Dasatinib and Quercetin Outperform Navitoclax in a Mouse Model of Intervertebral Disc Degeneration

Senescent cells accumulate with age, secreting inflammatory factors that degrade tissue integrity. In the spine, this process fuels intervertebral disc degeneration, a leading cause of chronic back pain and disability. Over the past decade, senolytic drugs—originally derived from oncology—have emerged as a strategy to selectively clear these cells, offering a potentially inexpensive, disease‑modifying approach for age‑related disorders.
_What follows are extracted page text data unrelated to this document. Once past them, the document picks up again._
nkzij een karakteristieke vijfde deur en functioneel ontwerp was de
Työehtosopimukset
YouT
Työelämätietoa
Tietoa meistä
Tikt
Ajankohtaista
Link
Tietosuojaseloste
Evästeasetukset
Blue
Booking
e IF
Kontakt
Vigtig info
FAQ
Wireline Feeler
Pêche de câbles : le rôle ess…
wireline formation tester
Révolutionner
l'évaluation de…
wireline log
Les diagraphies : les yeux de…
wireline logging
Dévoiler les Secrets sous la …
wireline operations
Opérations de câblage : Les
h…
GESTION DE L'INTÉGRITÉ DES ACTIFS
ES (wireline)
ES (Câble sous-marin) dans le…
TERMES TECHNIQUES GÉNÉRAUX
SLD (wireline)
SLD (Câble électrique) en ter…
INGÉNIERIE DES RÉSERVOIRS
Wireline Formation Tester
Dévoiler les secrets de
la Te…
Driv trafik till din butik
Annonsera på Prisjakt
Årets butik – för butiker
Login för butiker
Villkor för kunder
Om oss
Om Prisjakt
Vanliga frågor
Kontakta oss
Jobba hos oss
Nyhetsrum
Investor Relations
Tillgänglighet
In the new study, scientists administered either navitoclax or a dasatinib‑quercetin (DQ) cocktail to SM/J mice, a strain genetically predisposed to early disc degeneration. Navitoclax failed to alter severe degeneration or senescence markers, whereas DQ treatment produced markedly lower degeneration scores, reduced expression of p19ARF, p21, and the SASP, and preserved nucleus pulposus cell viability. Transcriptomic profiling revealed that DQ modulated cell‑cycle regulation and JNK signaling, with parallel effects observed in C57BL/6 mice and human disc cell assays, underscoring a conserved mechanism.
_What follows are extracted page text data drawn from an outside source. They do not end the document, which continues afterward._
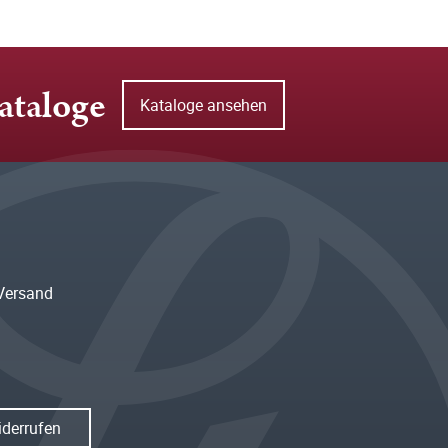
ataloge
Kataloge ansehen
Versand
iderrufen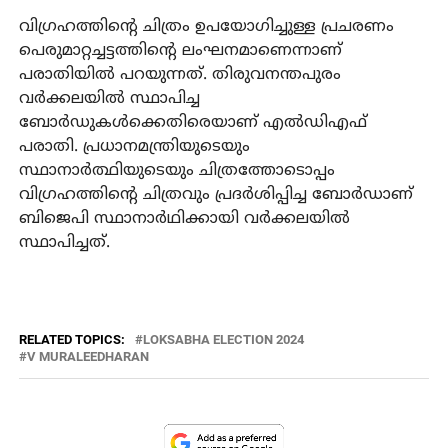
വിഗ്രഹത്തിന്റെ ചിത്രം ഉപയോഗിച്ചുള്ള പ്രചരണം
പെരുമാറ്റച്ചട്ടത്തിന്റെ ലംഘനമാണെന്നാണ്
പരാതിയില്‍ പറയുന്നത്. തിരുവനന്തപുരം
വര്‍ക്കലയില്‍ സ്ഥാപിച്ച
ബോര്‍ഡുകള്‍ക്കെതിരെയാണ് എല്‍ഡിഎഫ്
പരാതി. പ്രധാനമന്ത്രിയുടെയും
സ്ഥാനാര്‍ത്ഥിയുടെയും ചിത്രത്തോടൊപ്പം
വിഗ്രഹത്തിന്റെ ചിത്രവും പ്രദര്‍ശിപ്പിച്ച ബോര്‍ഡാണ്
ബിജെപി സ്ഥാനാര്‍ഥിക്കായി വര്‍ക്കലയില്‍
സ്ഥാപിച്ചത്.
RELATED TOPICS:
LOKSABHA ELECTION 2024
V MURALEEDHARAN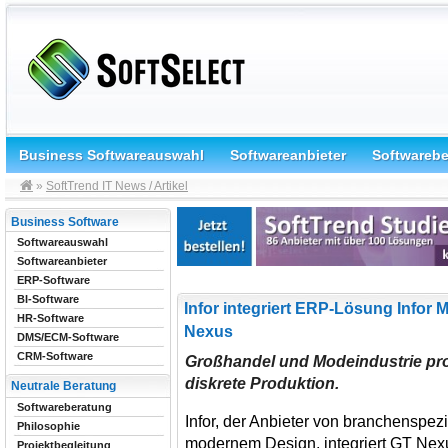
Business Softwareauswahl
Softwareanbieter
Softwareb
»
SoftTrend IT News / Artikel
Business Software
Softwareauswahl
Softwareanbieter
ERP-Software
BI-Software
Infor integriert ERP-Lösung Infor
HR-Software
Nexus
DMS/ECM-Software
CRM-Software
Großhandel und Modeindustrie prof
diskrete Produktion.
Neutrale Beratung
Softwareberatung
Infor, der Anbieter von branchenspez
Philosophie
modernem Design, integriert GT Nexu
Projektbegleitung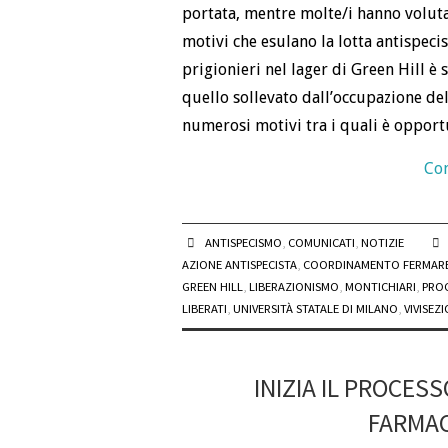
portata, mentre molte/i hanno volut
motivi che esulano la lotta antispecis
prigionieri nel lager di Green Hill è
quello sollevato dall’occupazione de
numerosi motivi tra i quali è opport
Con
ANTISPECISMO
,
COMUNICATI
,
NOTIZIE
AZIONE ANTISPECISTA
,
COORDINAMENTO FERMARE
GREEN HILL
,
LIBERAZIONISMO
,
MONTICHIARI
,
PROC
LIBERATI
,
UNIVERSITÀ STATALE DI MILANO
,
VIVISEZ
INIZIA IL PROCES
FARMAC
These findings have immediate relevance for the burgeoning senolytic market, suggesting that the DQ combination—already inexpensive and widely available—could be repurposed for spinal health. The study also highlights the need for clinical trials focused on musculoskeletal outcomes, as successful translation could reduce reliance on invasive surgeries and long‑term opioid use. Investors and biotech firms may view DQ as a low‑risk, high‑impact candidate for next‑generation anti‑aging therapeutics, accelerating the shift toward preventive, cell‑targeted interventions.